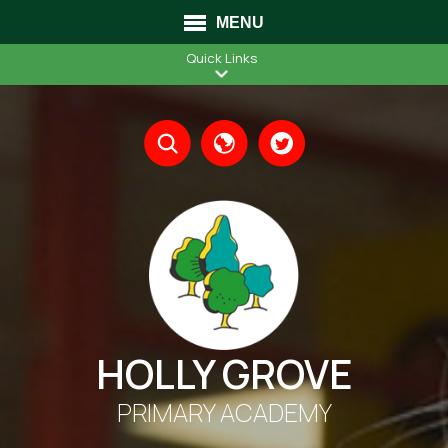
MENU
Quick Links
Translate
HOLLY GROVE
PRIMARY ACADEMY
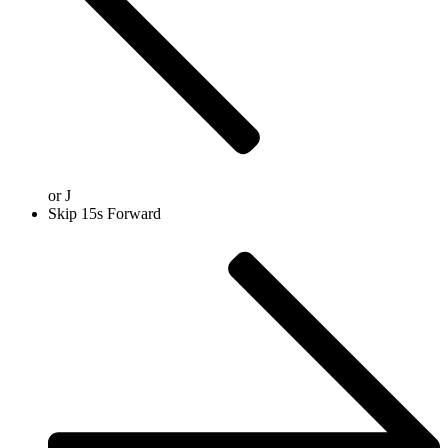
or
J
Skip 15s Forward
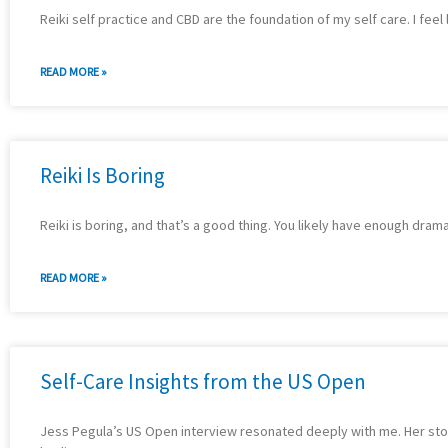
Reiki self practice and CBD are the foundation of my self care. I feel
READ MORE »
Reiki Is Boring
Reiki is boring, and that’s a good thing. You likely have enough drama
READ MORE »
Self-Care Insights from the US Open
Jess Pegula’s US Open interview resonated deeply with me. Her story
┄┄┄┄┄┄┄┄┄┄┄┄┄┄┄┄┄┄┄┄
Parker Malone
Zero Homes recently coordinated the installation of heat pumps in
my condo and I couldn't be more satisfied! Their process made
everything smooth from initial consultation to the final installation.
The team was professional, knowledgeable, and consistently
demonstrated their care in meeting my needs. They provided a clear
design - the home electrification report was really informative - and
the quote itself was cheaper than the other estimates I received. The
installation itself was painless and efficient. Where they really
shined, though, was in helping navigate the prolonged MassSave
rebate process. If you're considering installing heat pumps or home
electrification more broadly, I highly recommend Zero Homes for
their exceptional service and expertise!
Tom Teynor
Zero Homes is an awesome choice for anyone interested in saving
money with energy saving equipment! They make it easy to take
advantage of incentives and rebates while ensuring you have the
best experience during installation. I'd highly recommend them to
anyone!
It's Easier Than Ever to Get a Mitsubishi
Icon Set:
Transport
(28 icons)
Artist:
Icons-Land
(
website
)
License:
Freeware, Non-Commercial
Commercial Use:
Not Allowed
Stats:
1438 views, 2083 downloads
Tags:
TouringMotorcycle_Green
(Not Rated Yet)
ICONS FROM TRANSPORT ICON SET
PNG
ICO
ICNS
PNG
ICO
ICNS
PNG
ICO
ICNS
┄┄┄┄┄┄┄┄┄┄┄┄┄┄┄┄┄┄┄┄
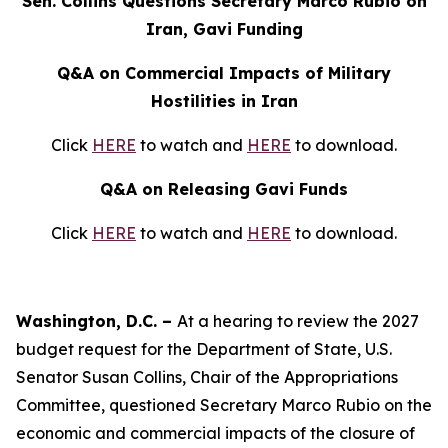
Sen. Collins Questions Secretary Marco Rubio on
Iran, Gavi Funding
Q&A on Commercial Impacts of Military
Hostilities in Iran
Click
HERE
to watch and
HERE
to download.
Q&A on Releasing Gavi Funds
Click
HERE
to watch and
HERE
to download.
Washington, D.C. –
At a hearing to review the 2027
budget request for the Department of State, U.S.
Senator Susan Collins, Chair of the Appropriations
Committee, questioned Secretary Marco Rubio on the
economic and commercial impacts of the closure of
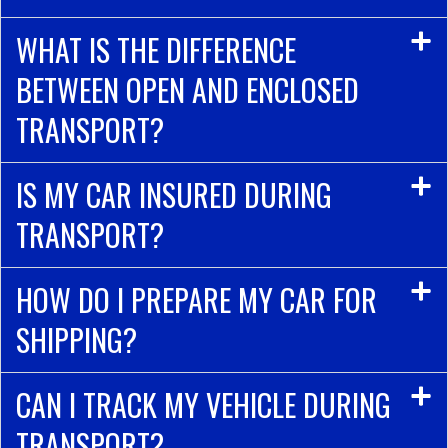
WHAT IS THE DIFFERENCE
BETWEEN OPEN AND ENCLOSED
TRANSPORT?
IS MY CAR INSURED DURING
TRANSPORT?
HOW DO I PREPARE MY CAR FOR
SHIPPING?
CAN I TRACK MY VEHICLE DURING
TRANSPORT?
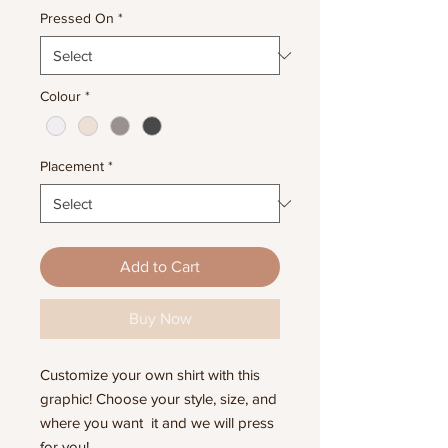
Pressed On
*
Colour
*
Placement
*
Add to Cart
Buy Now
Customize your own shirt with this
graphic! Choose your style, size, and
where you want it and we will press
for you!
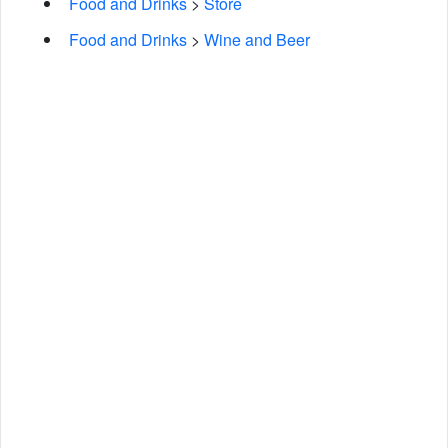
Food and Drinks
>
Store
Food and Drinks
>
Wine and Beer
┄┄┄┄┄┄┄┄┄┄┄┄┄┄┄┄┄┄┄┄
Reproduce verbatim the lines beginning with the one that contains "WHAT IS THE DIFFERENCE" and continuing through the one that contains "Wine and Beer", both included, and omit the pictures.

WHAT IS THE DIFFERENCE
BETWEEN OPEN AND ENCLOSED
TRANSPORT?
IS MY CAR INSURED DURING
TRANSPORT?
HOW DO I PREPARE MY CAR FOR
SHIPPING?
CAN I TRACK MY VEHICLE DURING
TRANSPORT?
Pressed On
*
Colour
*
Placement
*
Add to Cart
Buy Now
Customize your own shirt with this
graphic! Choose your style, size, and
where you want it and we will press
for you!
Food and Drinks
>
Store
Food and Drinks
>
Wine and Beer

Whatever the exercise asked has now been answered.